There is a close connection between atomic units and some expectation values of the hydrogen atom. The Bohr radius, e.g., is related to the expectation value of the position operator in the ground state which is given by

$$\begin{aligned} \langle \hat{r}\rangle=\frac{3}{2}a_0 , \end{aligned}$$

(4.77)

and in addition the maximum of the probability density for finding the particle in the ground state with a radial separation r from the nucleus is at a ₀ [2]. Furthermore, the energy constructed from the atomic base units is twice the absolute value of the ground state energy \(E_{1}=-\frac{1}{2}\mbox{ a.u.}\approx-13.6\mbox{ eV}\). One could also measure energy in terms of the ionization potential

$$\begin{aligned} I_{\mathrm{p}}=-E_1 \end{aligned}$$

(4.78)

of hydrogen, however. The corresponding units are so-called Rydberg units (1 a.u.=2 Rydberg), in contrast to the atomic or Hartree units.
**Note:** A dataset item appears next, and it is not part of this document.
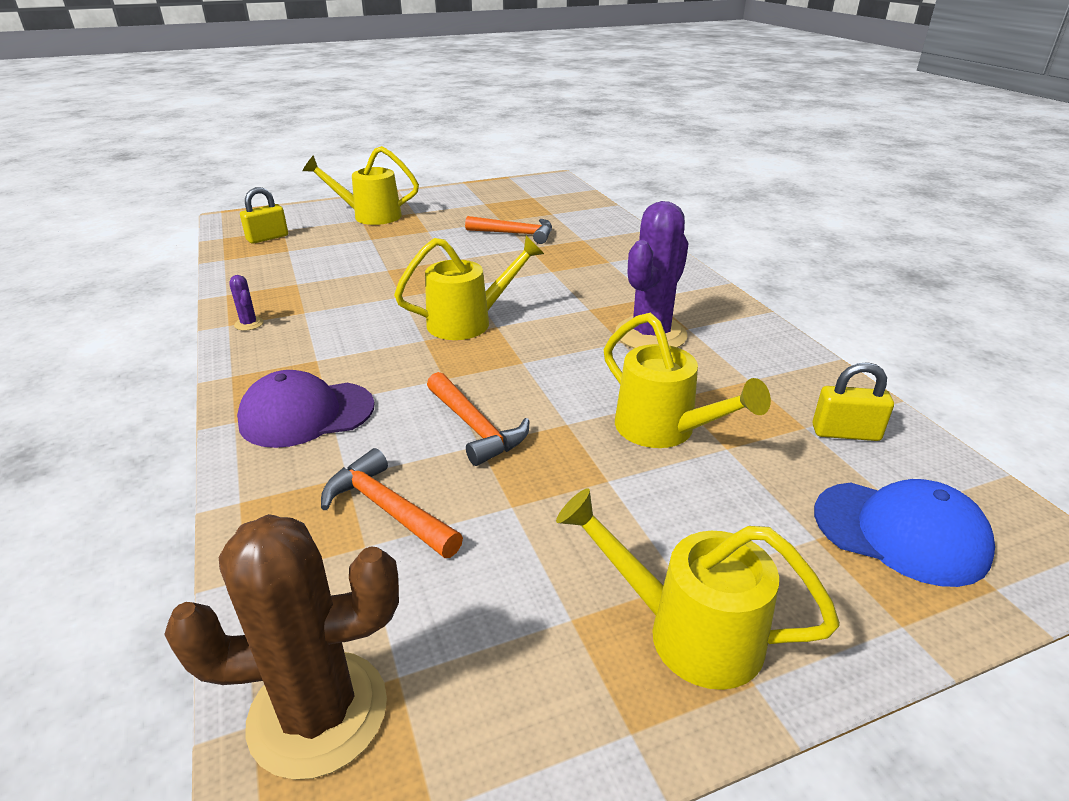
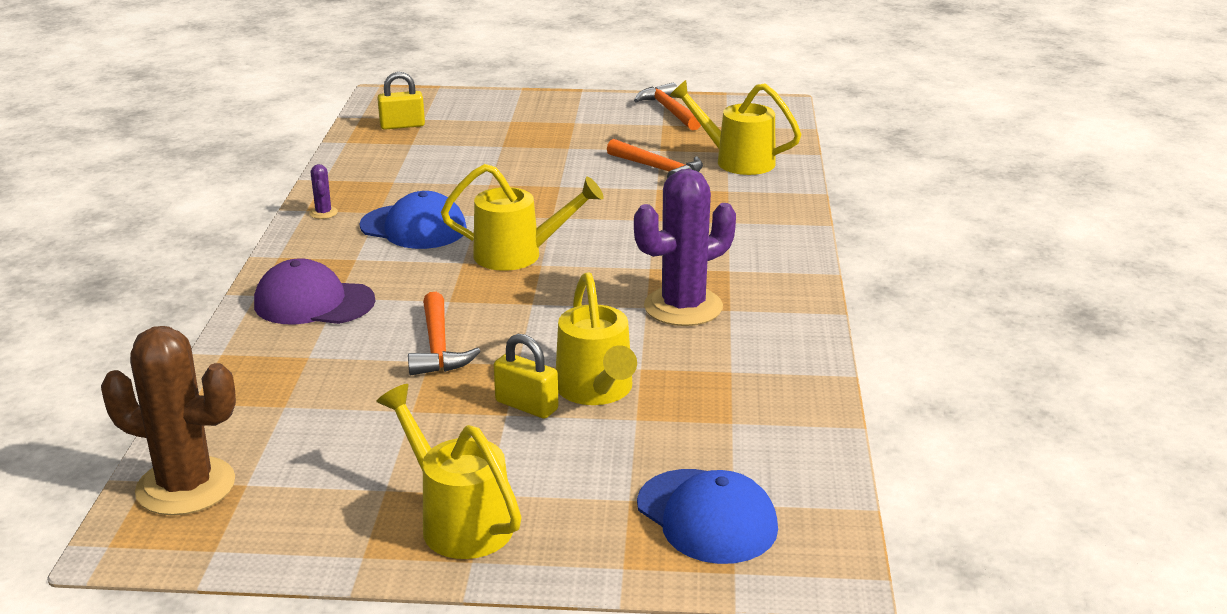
camera: 25 degrees right, 5 degrees down
yellow watering can [303,146,419,225] -> yellow watering can moved to [669,80,802,175]
orange hammer [321,448,463,558] -> orange hammer moved to [634,83,701,130]
yellow padlock [813,362,894,441] -> yellow padlock moved to [494,334,558,418]
none -> blue cap [359,191,467,249]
The atomic unit for velocity follows most easily by considering the quantum mechanical virial theorem [2], which for the hydrogen atom can be stated as

$$\begin{aligned} \langle \hat{T}_{\mathrm{k}}\rangle=-\frac{1}{2}\langle V_{\mathrm{C}}\rangle . \end{aligned}$$

(4.79)

For the ground state we find with its help that

$$\begin{aligned} \langle \hat{T}_{\mathrm{k}}\rangle=-E_1 \end{aligned}$$

(4.80)

and with the definition

$$\begin{aligned} \langle \hat{T}_{\mathrm{k}}\rangle=:\frac{m_{\mathrm{e}}v_0^2}{2} \end{aligned}$$

(4.81)

the atomic velocity unit \(v_{0}=\sqrt{2|E_{1}|/m_{\mathrm{e}}}\approx c\sqrt{27.212 \mbox{ eV}/0.511 \mbox{ MeV}}\) is related to the vacuum speed of light via v ₀=cα=1 a.u. with the fine structure constant α≈1/137. Using v ₀ and a ₀ the atomic unit of time is formed via t ₀=a ₀/v ₀≈24 as. The oscillation period of the electron on the Bohr orbit is therefore given by T _e=2π a.u.
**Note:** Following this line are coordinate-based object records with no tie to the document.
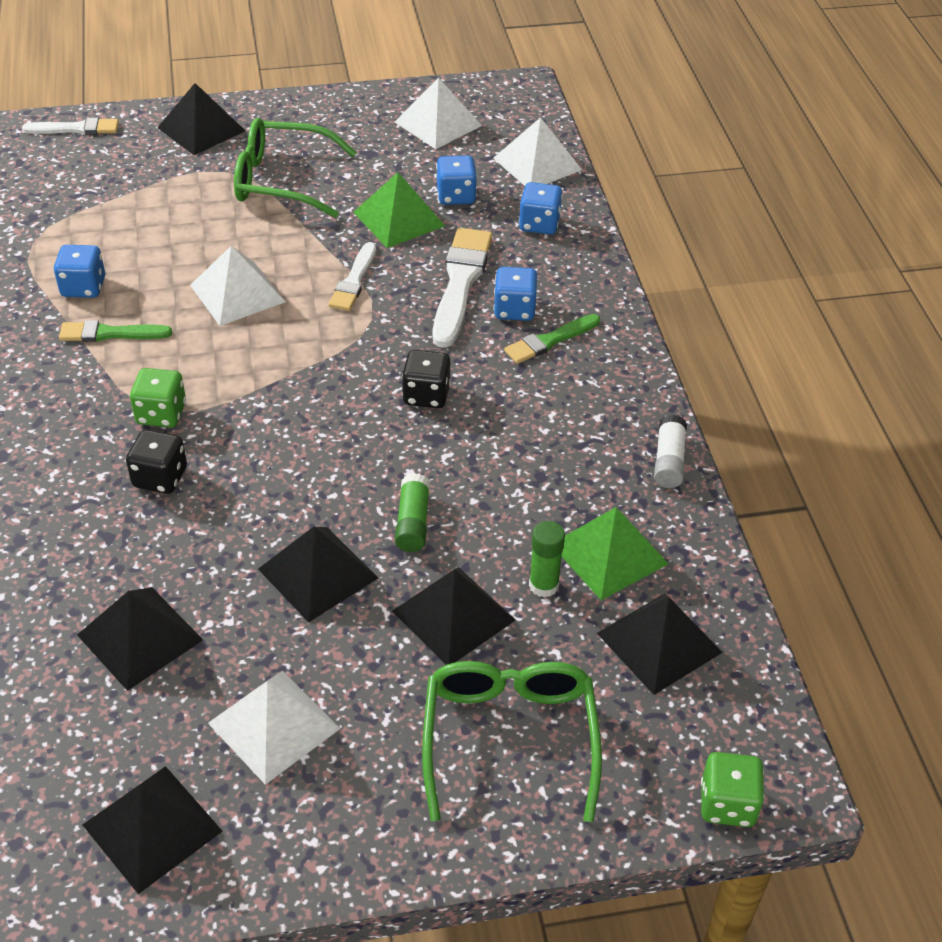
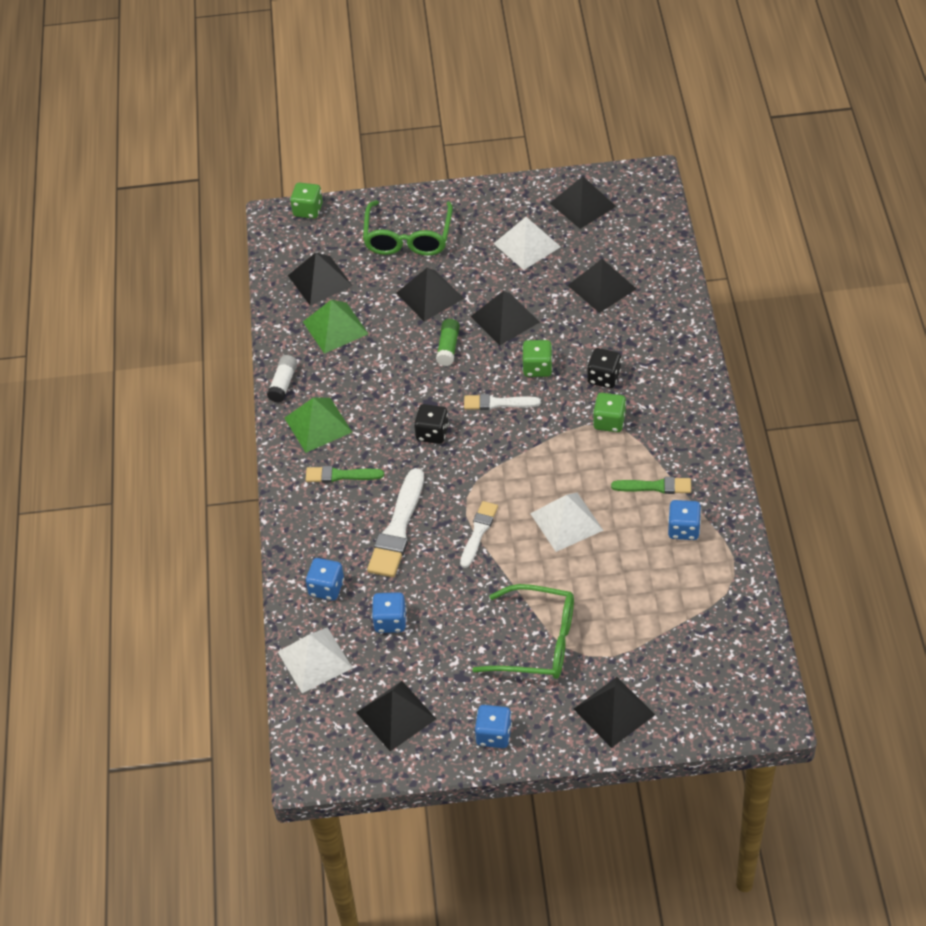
camera: 170 degrees left, 5 degrees up
white brush [22,118,119,135] -> white brush moved to [464,394,541,410]
green pyramid [353,172,445,248] -> green pyramid moved to [285,397,352,453]
white pyramid [395,78,482,149] -> black pyramid [356,681,436,751]
blue dice [493,267,537,321] -> blue dice moved to [475,705,512,748]
green brush [504,314,600,364] -> green brush turned 150 degrees counterclockwise [306,466,384,483]
green glue stick [529,521,565,598] -> none
none -> green dice [522,340,553,377]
The most important unit for this book is the one for the electric field which is given by \({\mathcal{E}}_{\mathrm{at}}\approx5.1427\cdot10^{11}\mbox{ V}\,\mbox{m}^{-1}\). This is the value of the electric field, due to the proton, experienced by the electron at the Bohr radius. The intensity that corresponds to that field is \(I_{\mathrm{at}}=\frac{c\varepsilon_{0}{\mathcal{E}}_{\mathrm {at}}^{2}}{2}\approx 3.5101\cdot10^{16}\mbox{ W}\,\mbox{cm}^{-2}\). An overview of the units mentioned can be found in Table 4.1. As an example, we use this table to convert frequency into wave length. For frequencies given in a.u. (ω=X a.u.), the wave length (in SI units) is

$$\begin{aligned} \lambda= \frac{2\pi c}{\omega} \approx\frac{2\pi 137.036}{\mathrm{X}} \mbox{ a.u.} \approx \frac{45.5636}{\mathrm{X}} \mbox{ nm} . \end{aligned}$$